Kudus, CyberNews. Peruntuhan Dana Bagi Hasil Cukai dan Tembakau (DBHCT) untuk daerah diusulkan diperluas penggunaannya. Sebab sisi positifnya dirasakan belum menyentuh buruh rokok secara menyeluruh, khususnya yang terkena PHK atau sedang akan di PHK.
Hal itu dikemukakan oleh Wakil Ketua DPRD Kabupaten Kudus, M Nur Khabsyin, kepada Suara Merdeka CyberNews, Senin (21/2). Pihaknya menyoroti adanya program bagi buruh secara langsung yang kurang mengena, misalnya di pelatihan tenaga kerja buruh rokok.
"Dalam pelaksanannya buruh memang diikutkan dalam pelatihan tenaga kerja, masyarakat umum juga terlibat, tapi khusus untuk buruh yang di PHK belum ada program yang tepat," pungkasnya.
Dia mencontohkan adanya buruh Djamboe Bol yang kemungkinan besar terkena PHK. Dari dana tersebut bisa saja dialokasikan pemberikan pelatihan ketenagakerjaan untuk mereka
Pembangunan
Pada tahun 2011 Kudus mendapatkan alokasi DBHCT dari Provinsi Jawa Tengah sebesar Rp 54,6 miliar. Dana tersebut sebagaimana dalam Undang-Undang No 39 Tahun 2007 tentang Cukai Pasal 66a menyebutkan lima bidang peruntuhan DBHCT, yakni, peningkatan kualitas bahan, pembinaan industri, pembinaan lingkungan sosial, sosiliasasi ketentuan di bidang cukai, dan pemberantasan barang kena cukai ilegal.
Kelima bidang peruntuhan tersebut dirasa terlalu sempit, karena bidang pembangunan lain perlu penambahan. Dia mencontohkan pembangunan infrastruktur jalan atau yang diperlukan. Karena daerah lebih tahu terhadap program yang dibutuhkan.

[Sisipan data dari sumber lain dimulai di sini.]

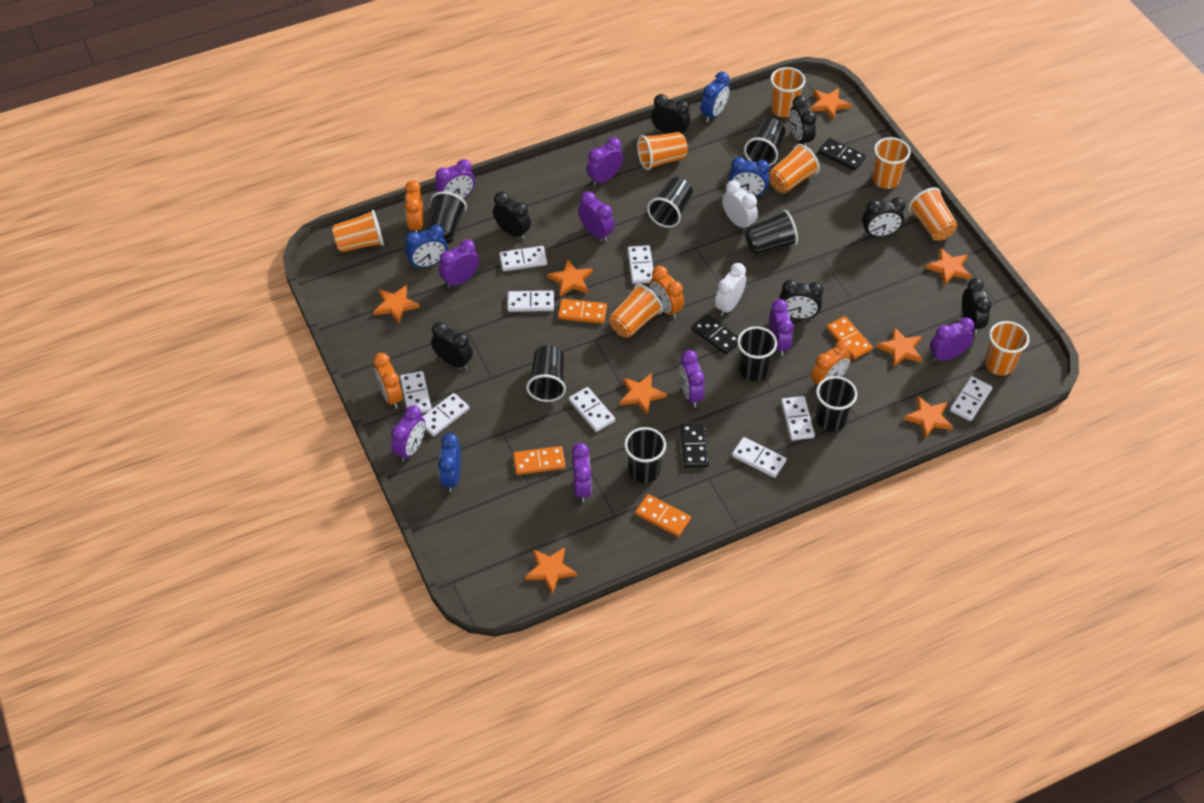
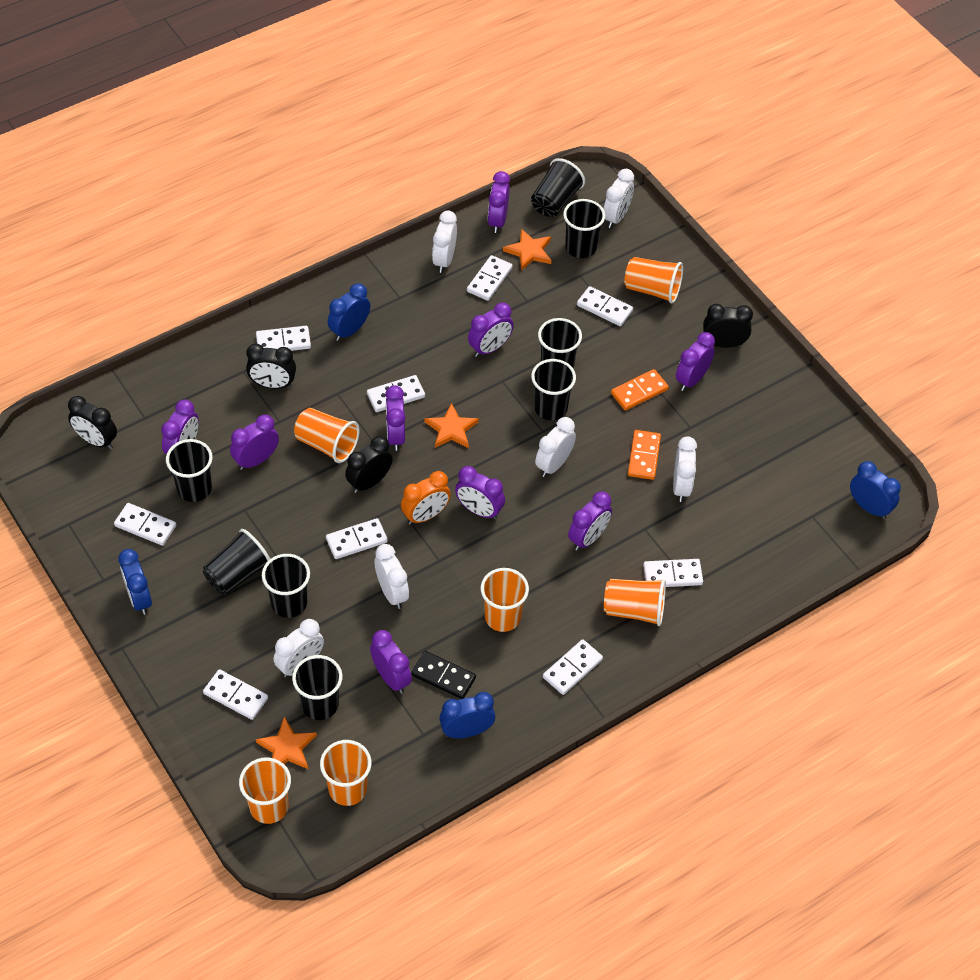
black clock: [431,322,473,369] [493,192,531,240] [651,94,690,135] [779,280,823,319] [790,96,816,146] [862,197,905,237] [962,278,991,334] = 7 -> [68,396,117,449] [246,344,296,389] [345,436,393,493] [703,304,753,348] = 4
black domino: [680,423,709,468] [692,314,738,354] [818,138,866,170] = 3 -> [411,651,476,699] = 1
orange clock: [373,353,403,409] [405,181,423,233] [649,266,684,319] [811,341,851,389] = 4 -> [401,471,451,525] = 1
orange cup: [332,210,384,252] [609,284,663,338] [637,132,688,170] [769,144,820,193] [770,67,805,118] [873,137,911,189] [908,187,958,240] [985,321,1030,376] = 8 -> [239,757,291,824] [294,408,359,463] [320,740,372,806] [480,568,529,632] [604,579,666,626] [624,257,683,304] = 6
orange domino: [513,446,565,475] [558,299,607,324] [635,494,691,537] [827,316,873,359] = 4 -> [611,369,669,410] [628,430,661,480] = 2
orange star: [373,285,420,323] [525,547,577,595] [547,259,593,297] [620,373,667,415] [810,88,852,120] [876,327,922,367] [903,396,953,438] [925,248,971,286] = 8 -> [256,717,317,769] [425,403,479,448] [503,229,551,271] = 3
white clock: [715,263,746,316] [722,180,758,228] = 2 -> [274,619,324,678] [375,544,409,609] [432,210,457,273] [535,417,576,477] [603,169,634,228] [673,436,697,502] = 6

"Dahulu sudah pernah ada yang mengusulkan dari Kudus, sampai saat ini belum jelas jawaban dari Kementrian Keuangan," paparnya.
Untuk itu perlu adanya langkah bersama dari daerah penerima DBHCT agar usul yang diajukan mempunyai dampak besar terhadap kebijakan pemerintah mervisi aturan tersebut.